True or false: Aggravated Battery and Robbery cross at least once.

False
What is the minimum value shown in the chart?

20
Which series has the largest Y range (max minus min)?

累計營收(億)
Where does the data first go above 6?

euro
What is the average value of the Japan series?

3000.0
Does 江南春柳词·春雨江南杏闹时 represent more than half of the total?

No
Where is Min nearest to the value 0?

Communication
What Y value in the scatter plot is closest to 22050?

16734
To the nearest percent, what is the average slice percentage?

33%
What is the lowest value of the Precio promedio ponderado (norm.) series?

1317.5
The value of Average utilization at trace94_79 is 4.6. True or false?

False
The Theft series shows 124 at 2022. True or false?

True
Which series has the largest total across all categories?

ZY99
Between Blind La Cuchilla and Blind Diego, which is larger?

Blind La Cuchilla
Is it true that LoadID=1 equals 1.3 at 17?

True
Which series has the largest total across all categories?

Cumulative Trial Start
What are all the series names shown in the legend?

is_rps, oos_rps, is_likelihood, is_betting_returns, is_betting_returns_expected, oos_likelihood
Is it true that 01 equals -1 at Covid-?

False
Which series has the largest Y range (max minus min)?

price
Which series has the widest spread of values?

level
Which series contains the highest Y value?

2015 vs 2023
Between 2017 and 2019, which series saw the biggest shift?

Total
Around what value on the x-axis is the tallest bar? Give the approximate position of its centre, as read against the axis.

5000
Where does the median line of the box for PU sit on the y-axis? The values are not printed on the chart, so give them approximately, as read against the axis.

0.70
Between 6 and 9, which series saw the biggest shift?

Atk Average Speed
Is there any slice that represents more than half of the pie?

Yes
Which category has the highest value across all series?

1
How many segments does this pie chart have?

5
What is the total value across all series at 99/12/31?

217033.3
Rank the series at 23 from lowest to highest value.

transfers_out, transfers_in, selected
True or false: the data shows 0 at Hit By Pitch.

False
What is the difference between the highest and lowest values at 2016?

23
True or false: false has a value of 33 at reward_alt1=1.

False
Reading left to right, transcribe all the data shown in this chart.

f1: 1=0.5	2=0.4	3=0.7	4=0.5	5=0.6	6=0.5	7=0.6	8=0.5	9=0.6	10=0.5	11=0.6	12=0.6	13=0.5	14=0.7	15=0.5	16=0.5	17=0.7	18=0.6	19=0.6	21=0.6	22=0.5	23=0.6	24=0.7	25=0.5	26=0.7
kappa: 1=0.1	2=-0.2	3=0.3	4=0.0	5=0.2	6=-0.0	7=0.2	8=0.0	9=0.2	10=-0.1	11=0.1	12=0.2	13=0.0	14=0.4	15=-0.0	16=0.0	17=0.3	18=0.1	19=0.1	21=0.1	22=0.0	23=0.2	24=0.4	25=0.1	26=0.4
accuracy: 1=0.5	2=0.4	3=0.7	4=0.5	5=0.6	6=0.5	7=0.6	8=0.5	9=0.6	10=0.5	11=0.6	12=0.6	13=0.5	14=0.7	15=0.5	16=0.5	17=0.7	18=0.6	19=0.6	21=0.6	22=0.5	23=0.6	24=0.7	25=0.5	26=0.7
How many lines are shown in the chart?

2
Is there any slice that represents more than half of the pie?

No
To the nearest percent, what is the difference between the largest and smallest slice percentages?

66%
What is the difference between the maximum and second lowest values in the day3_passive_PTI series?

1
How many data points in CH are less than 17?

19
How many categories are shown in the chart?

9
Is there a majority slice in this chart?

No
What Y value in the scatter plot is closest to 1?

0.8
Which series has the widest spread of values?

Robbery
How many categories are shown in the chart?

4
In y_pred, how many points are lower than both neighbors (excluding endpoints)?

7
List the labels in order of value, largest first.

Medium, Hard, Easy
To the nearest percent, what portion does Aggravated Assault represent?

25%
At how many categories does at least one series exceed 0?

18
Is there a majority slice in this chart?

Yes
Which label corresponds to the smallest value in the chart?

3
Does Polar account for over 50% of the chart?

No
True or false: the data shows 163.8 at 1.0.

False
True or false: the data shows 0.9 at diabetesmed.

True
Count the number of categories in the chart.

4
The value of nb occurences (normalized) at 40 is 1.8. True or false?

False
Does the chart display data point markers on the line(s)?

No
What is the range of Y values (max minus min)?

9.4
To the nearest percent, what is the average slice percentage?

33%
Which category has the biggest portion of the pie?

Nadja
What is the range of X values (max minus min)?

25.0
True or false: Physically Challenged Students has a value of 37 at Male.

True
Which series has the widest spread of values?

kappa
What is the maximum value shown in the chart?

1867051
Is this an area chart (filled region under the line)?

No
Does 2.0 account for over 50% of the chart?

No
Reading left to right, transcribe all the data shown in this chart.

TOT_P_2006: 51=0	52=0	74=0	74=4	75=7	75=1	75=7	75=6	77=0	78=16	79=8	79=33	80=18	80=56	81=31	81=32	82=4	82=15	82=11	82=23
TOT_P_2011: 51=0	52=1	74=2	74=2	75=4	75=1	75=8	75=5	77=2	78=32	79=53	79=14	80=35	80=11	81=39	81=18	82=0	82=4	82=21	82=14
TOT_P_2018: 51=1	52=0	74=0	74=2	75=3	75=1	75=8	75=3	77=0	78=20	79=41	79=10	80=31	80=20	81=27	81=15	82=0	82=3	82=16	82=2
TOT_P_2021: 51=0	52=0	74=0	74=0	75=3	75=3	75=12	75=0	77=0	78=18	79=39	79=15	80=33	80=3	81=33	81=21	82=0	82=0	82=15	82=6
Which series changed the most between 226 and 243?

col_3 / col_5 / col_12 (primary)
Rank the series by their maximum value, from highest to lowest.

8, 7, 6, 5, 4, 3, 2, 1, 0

········

=== Instructions for the task ===
Give the lines above again with every "Y range" replaced by "vertical range", leaving everything else unchanged.

=== Solution below ===
True or false: Aggravated Battery and Robbery cross at least once.

False
What is the minimum value shown in the chart?

20
Which series has the largest vertical range (max minus min)?

累計營收(億)
Where does the data first go above 6?

euro
What is the average value of the Japan series?

3000.0
Does 江南春柳词·春雨江南杏闹时 represent more than half of the total?

No
Where is Min nearest to the value 0?

Communication
What Y value in the scatter plot is closest to 22050?

16734
To the nearest percent, what is the average slice percentage?

33%
What is the lowest value of the Precio promedio ponderado (norm.) series?

1317.5
The value of Average utilization at trace94_79 is 4.6. True or false?

False
The Theft series shows 124 at 2022. True or false?

True
Which series has the largest total across all categories?

ZY99
Between Blind La Cuchilla and Blind Diego, which is larger?

Blind La Cuchilla
Is it true that LoadID=1 equals 1.3 at 17?

True
Which series has the largest total across all categories?

Cumulative Trial Start
What are all the series names shown in the legend?

is_rps, oos_rps, is_likelihood, is_betting_returns, is_betting_returns_expected, oos_likelihood
Is it true that 01 equals -1 at Covid-?

False
Which series has the largest vertical range (max minus min)?

price
Which series has the widest spread of values?

level
Which series contains the highest Y value?

2015 vs 2023
Between 2017 and 2019, which series saw the biggest shift?

Total
Around what value on the x-axis is the tallest bar? Give the approximate position of its centre, as read against the axis.

5000
Where does the median line of the box for PU sit on the y-axis? The values are not printed on the chart, so give them approximately, as read against the axis.

0.70
Between 6 and 9, which series saw the biggest shift?

Atk Average Speed
Is there any slice that represents more than half of the pie?

Yes
Which category has the highest value across all series?

1
How many segments does this pie chart have?

5
What is the total value across all series at 99/12/31?

217033.3
Rank the series at 23 from lowest to highest value.

transfers_out, transfers_in, selected
True or false: the data shows 0 at Hit By Pitch.

False
What is the difference between the highest and lowest values at 2016?

23
True or false: false has a value of 33 at reward_alt1=1.

False
Reading left to right, transcribe all the data shown in this chart.

f1: 1=0.5	2=0.4	3=0.7	4=0.5	5=0.6	6=0.5	7=0.6	8=0.5	9=0.6	10=0.5	11=0.6	12=0.6	13=0.5	14=0.7	15=0.5	16=0.5	17=0.7	18=0.6	19=0.6	21=0.6	22=0.5	23=0.6	24=0.7	25=0.5	26=0.7
kappa: 1=0.1	2=-0.2	3=0.3	4=0.0	5=0.2	6=-0.0	7=0.2	8=0.0	9=0.2	10=-0.1	11=0.1	12=0.2	13=0.0	14=0.4	15=-0.0	16=0.0	17=0.3	18=0.1	19=0.1	21=0.1	22=0.0	23=0.2	24=0.4	25=0.1	26=0.4
accuracy: 1=0.5	2=0.4	3=0.7	4=0.5	5=0.6	6=0.5	7=0.6	8=0.5	9=0.6	10=0.5	11=0.6	12=0.6	13=0.5	14=0.7	15=0.5	16=0.5	17=0.7	18=0.6	19=0.6	21=0.6	22=0.5	23=0.6	24=0.7	25=0.5	26=0.7
How many lines are shown in the chart?

2
Is there any slice that represents more than half of the pie?

No
To the nearest percent, what is the difference between the largest and smallest slice percentages?

66%
What is the difference between the maximum and second lowest values in the day3_passive_PTI series?

1
How many data points in CH are less than 17?

19
How many categories are shown in the chart?

9
Is there a majority slice in this chart?

No
What Y value in the scatter plot is closest to 1?

0.8
Which series has the widest spread of values?

Robbery
How many categories are shown in the chart?

4
In y_pred, how many points are lower than both neighbors (excluding endpoints)?

7
List the labels in order of value, largest first.

Medium, Hard, Easy
To the nearest percent, what portion does Aggravated Assault represent?

25%
At how many categories does at least one series exceed 0?

18
Is there a majority slice in this chart?

Yes
Which label corresponds to the smallest value in the chart?

3
Does Polar account for over 50% of the chart?

No
True or false: the data shows 163.8 at 1.0.

False
True or false: the data shows 0.9 at diabetesmed.

True
Count the number of categories in the chart.

4
The value of nb occurences (normalized) at 40 is 1.8. True or false?

False
Does the chart display data point markers on the line(s)?

No
What is the range of Y values (max minus min)?

9.4
To the nearest percent, what is the average slice percentage?

33%
Which category has the biggest portion of the pie?

Nadja
What is the range of X values (max minus min)?

25.0
True or false: Physically Challenged Students has a value of 37 at Male.

True
Which series has the widest spread of values?

kappa
What is the maximum value shown in the chart?

1867051
Is this an area chart (filled region under the line)?

No
Does 2.0 account for over 50% of the chart?

No
Reading left to right, transcribe all the data shown in this chart.

TOT_P_2006: 51=0	52=0	74=0	74=4	75=7	75=1	75=7	75=6	77=0	78=16	79=8	79=33	80=18	80=56	81=31	81=32	82=4	82=15	82=11	82=23
TOT_P_2011: 51=0	52=1	74=2	74=2	75=4	75=1	75=8	75=5	77=2	78=32	79=53	79=14	80=35	80=11	81=39	81=18	82=0	82=4	82=21	82=14
TOT_P_2018: 51=1	52=0	74=0	74=2	75=3	75=1	75=8	75=3	77=0	78=20	79=41	79=10	80=31	80=20	81=27	81=15	82=0	82=3	82=16	82=2
TOT_P_2021: 51=0	52=0	74=0	74=0	75=3	75=3	75=12	75=0	77=0	78=18	79=39	79=15	80=33	80=3	81=33	81=21	82=0	82=0	82=15	82=6
Which series changed the most between 226 and 243?

col_3 / col_5 / col_12 (primary)
Rank the series by their maximum value, from highest to lowest.

8, 7, 6, 5, 4, 3, 2, 1, 0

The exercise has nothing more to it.